Вначале он почти не боялся. Если появлялся призрак коммуниста и беззвучно шептал строки “Интернационала”, Шоданхо просто-напросто хватал револьвер и пускал в него пулю. Сначала призраки исчезали с одного выстрела, но вскоре сделались неуязвимы. И столько призраков перестрелял Шоданхо во всех уголках города, что пули их уже не брали. Призраки не исчезали, пули оставляли в них дыры, и из ран хлестала кровь. Призраки маячили вплотную, надвигались на Шоданхо, и тот спасался бегством – тогда-то и стал он бояться всерьез.
В своих терзаниях Шоданхо мог показаться безумным, однако галлюцинациями он не страдал. Другие видели то же, что и он, боялись того же, что и он. Он лишь боялся сильнее других – особенно в сравнении с женой, которая со временем привыкла к призракам и считала, что тем рано или поздно надоест им докучать.
Спору нет, Шоданхо на своем веку немало убил коммунистов, вот и не удивлялся, что те ему мстят. Он постоянно держался настороже, но даже если призраки долго не появлялись, неотступный страх изменил его.

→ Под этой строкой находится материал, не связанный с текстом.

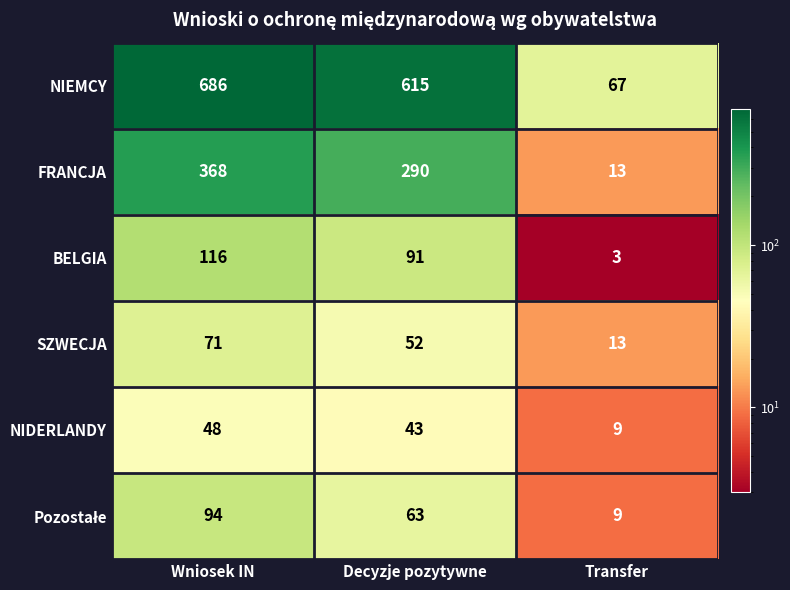

At which category is the sum across all series the highest?

Wniosek IN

Но страшнее, что и его десятилетняя дочь тоже мучилась. Ай, или Нурул Айни, постоянно жаловалась, что в горле у нее застряла косточка полинезийской сливы. Она бегала за отцом, просила вытащить косточку. Это все проделки духов, отвечал Шоданхо, и Ай верила. Но ее мать понимала, что девочке всего лишь нужно внимание отца, который замкнулся в себе, в своих страхах.
Вдобавок страх толкал Шоданхо на всяческие сумасбродства. Однажды он увидел, как сумасшедший бродяга бьет собаку. Всем было известно, что собак Шоданхо любит, держит их дома, а во время партизанской войны разводил аджаков. Увидев, как бродяга бьет пса, рассвирепел он, отколотил его до потери сознания и бросил в тюрьму. Все были возмущены: подумаешь, собаку ударил – а угодил за решетку, без суда и следствия. Аламанда и та растерянно спросила мужа:
– В чем же дело?
– В беднягу вселился дух коммуниста.
В другой раз подгулявший рыбак среди ночи горланил песни и всех перебудил, в том числе и Шоданхо, когда тот наконец задремал после душной бессонницы. Шоданхо выскочил из дома с пистолетом, прострелил пьяному ногу, поволок его в кутузку.
– Ты рехнулся! – возмутилась Аламанда. – Подумаешь, выпил человек – а ты его сразу в тюрьму!
– Им овладел дух коммуниста.
Снова и снова, чуть что не по нем, всех называл он бесноватыми. И куда девался прежний невозмутимый Шоданхо, любитель помедитировать?
Наконец, в 1976-м, Аламанда повезла мужа в Джакарту – лечебницы для душевнобольных в Халимунде тогда еще не было – и вернулась через неделю, вверив мужа заботам сиделок, – у нее же как-никак ребенок на руках.